Poor quality IT systems and equipment are losing the UK health sector up to 13.5 million working hours per year and harming its ability to care for patients, a new study by the British Medical Association (BMA) has revealed. It recommends a major upgrade and replacement program to solve the problem or risk the issue getting worse.
The NHS is under increased strain from flu season, Covid-19, staffing shortages as well as impending strikes and a lack of investment in software, hardware and technology infrastructure is exacerbating the problem.
In its Building the Future report, the BMA makes the case for urgent investment in safe, modern technology and data, finding that just 11% of UK doctors reported that they had all the necessary equipment to perform their job effectively.
More than 13,000 BMA members were questioned as part of the study, asked about the various barriers they face from technology when it comes to doing their job and helping patients.

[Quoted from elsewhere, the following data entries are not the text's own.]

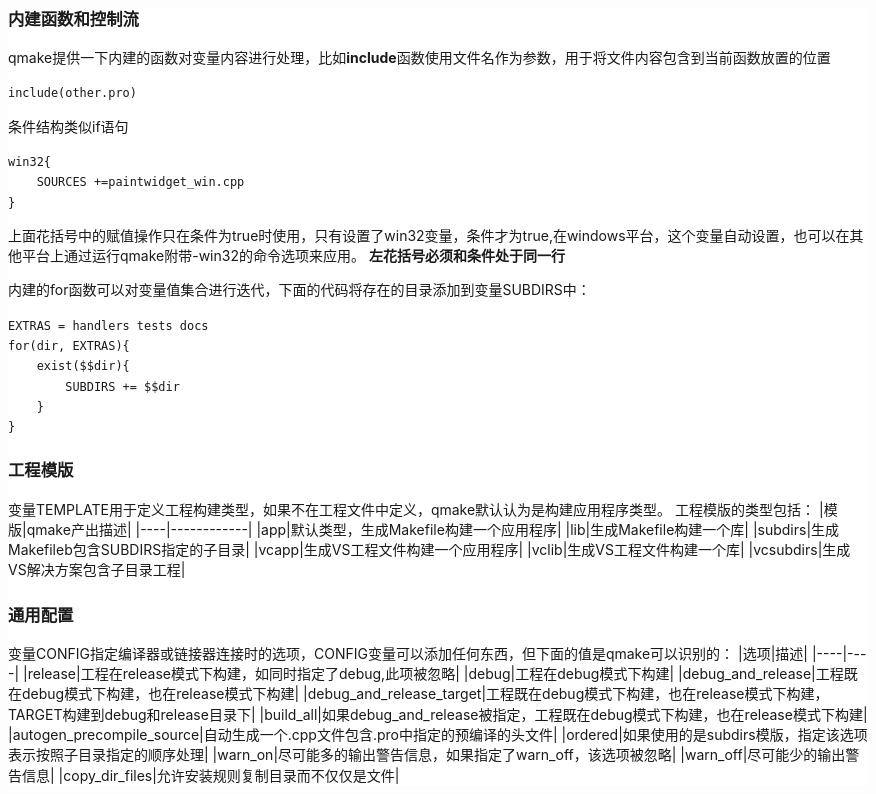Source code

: ### 内建函数和控制流
qmake提供一下内建的函数对变量内容进行处理，比如**include**函数使用文件名作为参数，用于将文件内容包含到当前函数放置的位置
```
include(other.pro)
```
条件结构类似if语句
```
win32{
    SOURCES +=paintwidget_win.cpp
}
```
上面花括号中的赋值操作只在条件为true时使用，只有设置了win32变量，条件才为true,在windows平台，这个变量自动设置，也可以在其他平台上通过运行qmake附带-win32的命令选项来应用。
**左花括号必须和条件处于同一行**  

内建的for函数可以对变量值集合进行迭代，下面的代码将存在的目录添加到变量SUBDIRS中：
```
EXTRAS = handlers tests docs
for(dir, EXTRAS){
    exist($$dir){
        SUBDIRS += $$dir
    }
}
```

### 工程模版
变量TEMPLATE用于定义工程构建类型，如果不在工程文件中定义，qmake默认认为是构建应用程序类型。
工程模版的类型包括：
|模版|qmake产出描述|
|----|------------|
|app|默认类型，生成Makefile构建一个应用程序|
|lib|生成Makefile构建一个库|
|subdirs|生成Makefileb包含SUBDIRS指定的子目录|
|vcapp|生成VS工程文件构建一个应用程序|
|vclib|生成VS工程文件构建一个库|
|vcsubdirs|生成VS解决方案包含子目录工程|

### 通用配置
变量CONFIG指定编译器或链接器连接时的选项，CONFIG变量可以添加任何东西，但下面的值是qmake可以识别的：
|选项|描述|
|----|----|
|release|工程在release模式下构建，如同时指定了debug,此项被忽略|
|debug|工程在debug模式下构建|
|debug_and_release|工程既在debug模式下构建，也在release模式下构建|
|debug_and_release_target|工程既在debug模式下构建，也在release模式下构建，TARGET构建到debug和release目录下|
|build_all|如果debug_and_release被指定，工程既在debug模式下构建，也在release模式下构建|
|autogen_precompile_source|自动生成一个.cpp文件包含.pro中指定的预编译的头文件|
|ordered|如果使用的是subdirs模版，指定该选项表示按照子目录指定的顺序处理|
|warn_on|尽可能多的输出警告信息，如果指定了warn_off，该选项被忽略|
|warn_off|尽可能少的输出警告信息|
|copy_dir_files|允许安装规则复制目录而不仅仅是文件|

A third of doctors working across primary and secondary care described software used in their practice as rarely adequate and not fit for purpose, with only 4% completely satisfied.
The interoperability of clinical information systems is still a “significant barrier” to digital transformation, the report found, with 68% of doctors ‘not very confident’ that seamless data sharing will be possible across UK health services within the next decade.
This lack of interoperability also poses a risk to patients, one doctor told the survey. “I work in a psychiatric role where I am required to rapidly understand patients’ backgrounds and past involvement with services. The IT provided is completely inadequate and patient information is spread across three separate electronic clinical records systems, plus more historic information on paper notes not immediately available.”
NHS IT: problems are putting patients at risk
The doctor explained that this results in an enormous amount of time taken to reconstruct the back story for every patient, increasing the risk of information being missed. “With better IT systems this time could be reduced from hours per patient to minutes per patient.”
Doctors involved in the survey said it is important clinicians are involved in the design of digital programmes and strategies to ensure they are user friendly, safe and effective based on real-world use cases and not abstract concepts.
The work to upgrade the UK health tech infrastructure would also require training in digital skills, with 32% of doctors responding that while they had some training to use IT systems, they needed or wanted more.
“Underfunding digital transformation will leave health services on the back foot as they continue to respond to increasing demand,” the BMA report claims. With more than two-thirds of doctors ranking funding as a “significant barrier” to digital transformation in the NHS.
The report recommends a major upgrade of inadequate IT hardware and software, a roll-out of high-speed broadband throughout all UK healthcare facilities and improved interoperability, which would help with dating sharing across health systems.
New robust standards for interoperability are also needed and should be developed by the appropriate UK health service regulatory bodies which will help with data and cyber security.
Digital skills should also be embedded in the wider medical education and training curricula to support doctors upskilling and ensure they can use new systems as they come online.
The training and improved infrastructure would help patients access care in their preferred way and increase transparency around the use of patient data by UK health services.
“Mandating and enforcing interoperability of different systems at a supplier level would solve these problems,” the BMA wrote in the report. “NHS England has committed to ensuring that data is interoperable in the NHS Long Term Plan and in Data Saves Lives – setting out its aim of having open standards for data sharing.”